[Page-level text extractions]

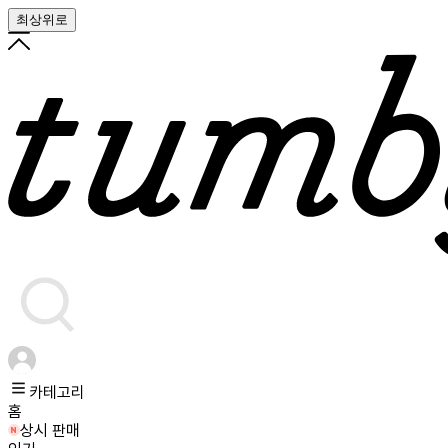
최상위로
카테고리
홈
상시 판매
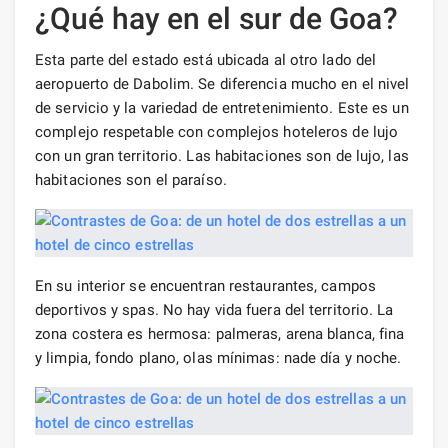
¿Qué hay en el sur de Goa?
Esta parte del estado está ubicada al otro lado del
aeropuerto de Dabolim. Se diferencia mucho en el nivel
de servicio y la variedad de entretenimiento. Este es un
complejo respetable con complejos hoteleros de lujo
con un gran territorio. Las habitaciones son de lujo, las
habitaciones son el paraíso.
En su interior se encuentran restaurantes, campos
deportivos y spas. No hay vida fuera del territorio. La
zona costera es hermosa: palmeras, arena blanca, fina
y limpia, fondo plano, olas mínimas: nade día y noche.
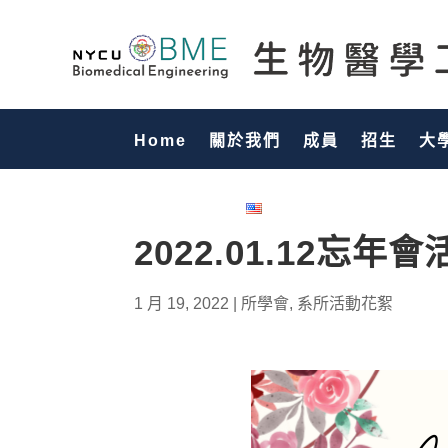
Home
關於我們
成員
招生
大
國際化專區
English
2022.01.12忘年
1 月 19, 2022
|
所學會
,
系所活動花絮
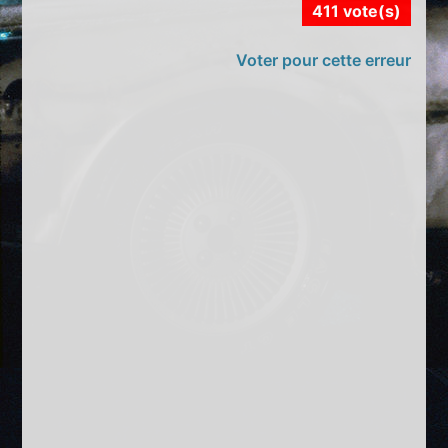
411 vote(s)
Voter pour cette erreur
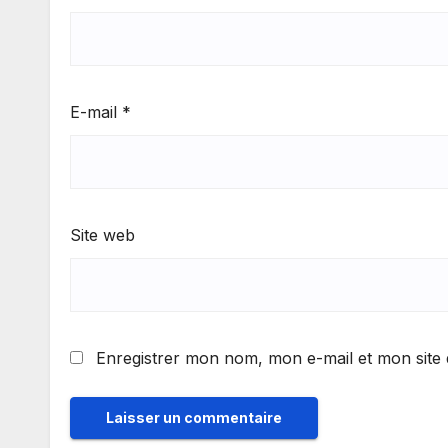
E-mail
*
Site web
Enregistrer mon nom, mon e-mail et mon site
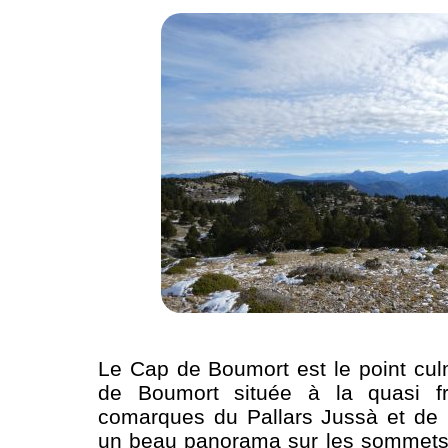
Le Cap de Boumort est le point cul
de Boumort située à la quasi fr
comarques du Pallars Jussà et de l'A
un beau panorama sur les sommets 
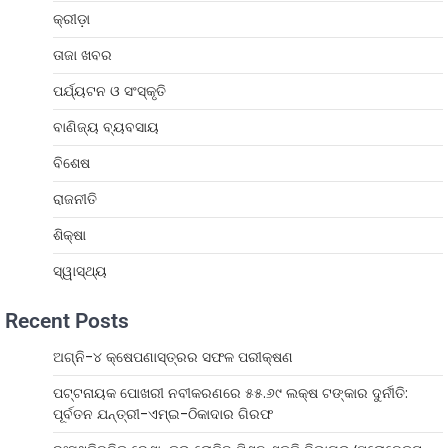
କ୍ରୀଡ଼ା
ତାଜା ଖବର
ପର୍ଯ୍ୟଟନ ଓ ସଂସ୍କୃତି
ବାଣିଜ୍ୟ ବ୍ୟବସାୟ
ବିଶେଷ
ରାଜନୀତି
ଶିକ୍ଷା
ସ୍ୱାସ୍ଥ୍ୟ
Recent Posts
ଅଗ୍ନି-୪ କ୍ଷେପଣାସ୍ତ୍ରର ସଫଳ ପରୀକ୍ଷଣ
ପଟ୍ଟନାୟକ ପୋଖରୀ ନବୀକରଣରେ ୫୫.୬୯ ଲକ୍ଷ ଟଙ୍କାର ଦୁର୍ନୀତି:
ପୂର୍ବତନ ଯନ୍ତ୍ରୀ-ଏମ୍‌ଇ-ଠିକାଦାର ଗିରଫ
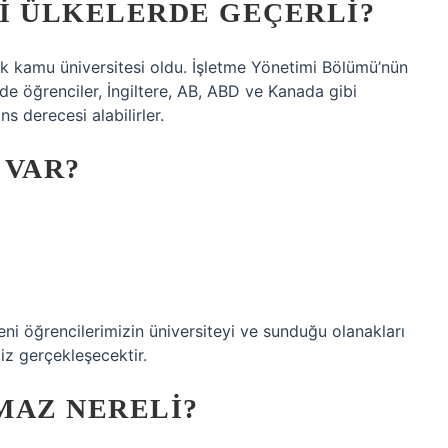
I ÜLKELERDE GEÇERLI?
lk kamu üniversitesi oldu. İşletme Yönetimi Bölümü’nün
e öğrenciler, İngiltere, AB, ABD ve Kanada gibi
ns derecesi alabilirler.
 VAR?
yeni öğrencilerimizin üniversiteyi ve sunduğu olanakları
iz gerçekleşecektir.
LMAZ NERELI?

#### Activity:
Drop every picture and repeat the rest of the entries exactly.

#### Written solution:
최상위로
카테고리
홈
상시 판매
¿Qué hay en el sur de Goa?
Esta parte del estado está ubicada al otro lado del
aeropuerto de Dabolim. Se diferencia mucho en el nivel
de servicio y la variedad de entretenimiento. Este es un
complejo respetable con complejos hoteleros de lujo
con un gran territorio. Las habitaciones son de lujo, las
habitaciones son el paraíso.
En su interior se encuentran restaurantes, campos
deportivos y spas. No hay vida fuera del territorio. La
zona costera es hermosa: palmeras, arena blanca, fina
y limpia, fondo plano, olas mínimas: nade día y noche.
Home
關於我們
成員
招生
大
國際化專區
English
2022.01.12忘年
1 月 19, 2022
|
所學會
,
系所活動花絮
411 vote(s)
Voter pour cette erreur
E-mail
*
Site web
Enregistrer mon nom, mon e-mail et mon site
Le Cap de Boumort est le point cul
de Boumort située à la quasi fr
comarques du Pallars Jussà et de l'A
un beau panorama sur les sommets 
କ୍ରୀଡ଼ା
ତାଜା ଖବର
ପର୍ଯ୍ୟଟନ ଓ ସଂସ୍କୃତି
ବାଣିଜ୍ୟ ବ୍ୟବସାୟ
ବିଶେଷ
ରାଜନୀତି
ଶିକ୍ଷା
ସ୍ୱାସ୍ଥ୍ୟ
Recent Posts
ଅଗ୍ନି-୪ କ୍ଷେପଣାସ୍ତ୍ରର ସଫଳ ପରୀକ୍ଷଣ
ପଟ୍ଟନାୟକ ପୋଖରୀ ନବୀକରଣରେ ୫୫.୬୯ ଲକ୍ଷ ଟଙ୍କାର ଦୁର୍ନୀତି:
ପୂର୍ବତନ ଯନ୍ତ୍ରୀ-ଏମ୍‌ଇ-ଠିକାଦାର ଗିରଫ
I ÜLKELERDE GEÇERLI?
lk kamu üniversitesi oldu. İşletme Yönetimi Bölümü’nün
e öğrenciler, İngiltere, AB, ABD ve Kanada gibi
ns derecesi alabilirler.
 VAR?
yeni öğrencilerimizin üniversiteyi ve sunduğu olanakları
iz gerçekleşecektir.
LMAZ NERELI?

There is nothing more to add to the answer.